Thursday, September 15, 2011
9301: Why PepsiCo Is Going Nowhere.
Advertising Age reported on a twisted form of diversity in the advertising industry from Omnicom. The global network is notorious for staging faux pitches between sister agencies, essentially ensuring that accounts remain in the fold. One client in particular, PepsiCo, has engaged in quite a bit of Corporate Cultural Collusion with Omnicom, shifting brands like Frito-Lay, Propel Zero, Quaker Oats, Gatorade and Pepsi to various shops within the holding company. Well, PepsiCo just reassigned certain soft drinks to Latino agencies, and the “big winner” is —you guessed it—Omnicom. In other words, even the minorities get to play AOR musical chairs. No wonder PepsiCo products have suffered sales slides in recent years.
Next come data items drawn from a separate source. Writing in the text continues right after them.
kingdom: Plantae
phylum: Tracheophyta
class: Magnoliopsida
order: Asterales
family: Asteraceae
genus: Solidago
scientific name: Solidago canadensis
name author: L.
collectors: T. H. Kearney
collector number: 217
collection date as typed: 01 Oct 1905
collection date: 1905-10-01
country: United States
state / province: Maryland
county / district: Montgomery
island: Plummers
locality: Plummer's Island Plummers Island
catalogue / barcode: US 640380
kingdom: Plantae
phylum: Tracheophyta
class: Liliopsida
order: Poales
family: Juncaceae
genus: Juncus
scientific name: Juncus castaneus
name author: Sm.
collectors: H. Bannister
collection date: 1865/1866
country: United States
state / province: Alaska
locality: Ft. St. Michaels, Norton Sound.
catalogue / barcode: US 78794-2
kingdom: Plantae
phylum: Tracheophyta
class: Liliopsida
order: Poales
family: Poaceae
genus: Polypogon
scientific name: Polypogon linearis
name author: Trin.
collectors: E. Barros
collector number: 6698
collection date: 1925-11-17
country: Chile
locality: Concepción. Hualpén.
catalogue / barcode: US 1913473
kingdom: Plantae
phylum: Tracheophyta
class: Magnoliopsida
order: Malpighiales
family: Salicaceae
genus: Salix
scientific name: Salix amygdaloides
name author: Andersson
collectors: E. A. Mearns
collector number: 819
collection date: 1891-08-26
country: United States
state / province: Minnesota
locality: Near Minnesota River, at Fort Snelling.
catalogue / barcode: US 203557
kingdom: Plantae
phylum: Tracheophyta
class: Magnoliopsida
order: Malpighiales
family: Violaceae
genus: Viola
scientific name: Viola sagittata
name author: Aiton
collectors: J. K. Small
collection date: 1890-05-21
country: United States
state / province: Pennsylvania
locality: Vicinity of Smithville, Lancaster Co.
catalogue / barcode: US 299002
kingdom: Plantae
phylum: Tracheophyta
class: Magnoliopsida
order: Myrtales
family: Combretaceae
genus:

The damned client keeps partnering with the exact same agencies.
PepsiCo Makes Hispanic Move to Alma DDB, LatinWorks From Dieste
Latino Business Remains Within Omnicom But Soft-Drink Marketer’s Budget Had Plummeted Over the Years
By Laurel Wentz
After 15 years at Omnicom Group-owned Dieste, PepsiCo is moving most of its U.S. Hispanic beverage business to the holding company’s other two Latino shops, Miami-based Alma DDB and LatinWorks in Austin, Texas.
A Pepsi spokeswoman said the company has yet to confirm agency-of-record assignments but had moved to pitching for assignments on a project-by-project basis.
After a pitch against incumbent Dieste, Alma is expected to end up with Pepsi-branded drinks including Pepsi, Diet Pepsi and Pepsi Max, and LatinWorks is likely to get Sierra Mist, SoBe, Aquafina bottled water and apple-flavored soda Manzanita Sol. It’s unclear what, if anything, Dieste will keep on the beverage side. Dieste still has Pepsi’s Frito Lay snack-food account for the Hispanic market but that business has been largely dormant lately.
Pepsi’s U.S. Hispanic media spending has plummeted from the days when the marketer was one of the top 10 Hispanic advertisers. Pepsi used to do big Spanish-language commercials with stars such as Eva Longoria of “Desperate Housewives.” For the last three years, Pepsi hasn’t even appeared in Ad Age’s Hispanic Fact Pack ranking of the top 50 Hispanic advertisers.
Pepsi has made major changes in its multicultural staffing in the last year, bringing in Javier Farfan, whose marketing background ranges from MTV to financial services, in June 2010 as senior director of cultural branding. Mr. Farfan joined Pepsi from Microsoft Corp., where he handled product marketing and strategic partnerships including music marketing campaigns. During his three years at Microsoft, he also acted as the company’s Hispanic spokesperson for product launches and created launch marketing strategy for the U.S. Hispanic market and Latin America.
Before Microsoft, Mr. Farfan spent five years at MTV Networks. As marketing and business development director, he developed the launch campaign for the MTV Tr3s channel targeting young Latinos in the U.S. He joined MTV after three years as VP-marketing at Chase Financial Services.
Back in 2004, PepsiCo was the sixth-biggest Hispanic advertiser, spending nearly $70 million on Hispanic media for its beverage and snacks divisions. Two years later, the company ranked No. 17, spending $58 million, and in 2007, Pepsi was No. 27, with Hispanic media spending totaling $41 million. That was the last year Pepsi was among the top 50 Hispanic advertisers ranked in Ad Age’s annual Hispanic Fact Pack.
In 2010, Pepsi didn’t even rank among the top 100 U.S. Hispanic advertisers, in contrast to Coca-Cola Co. at No. 29, with spending of $38 million. Pepsi spent only $1.3 million on Spanish-language network TV in 2010, compared to Coca Cola at $36 million, according to Kantar Media figures. Following the agency changes, that spending is expected to increase.
Separately, Dallas-based Dieste is building up its field office in New York into a full-service agency, starting with a small creative team. Paco Olavarrieta, a leading U.S. Hispanic creative director, is joining Dieste this month with the interesting title of chief content curator.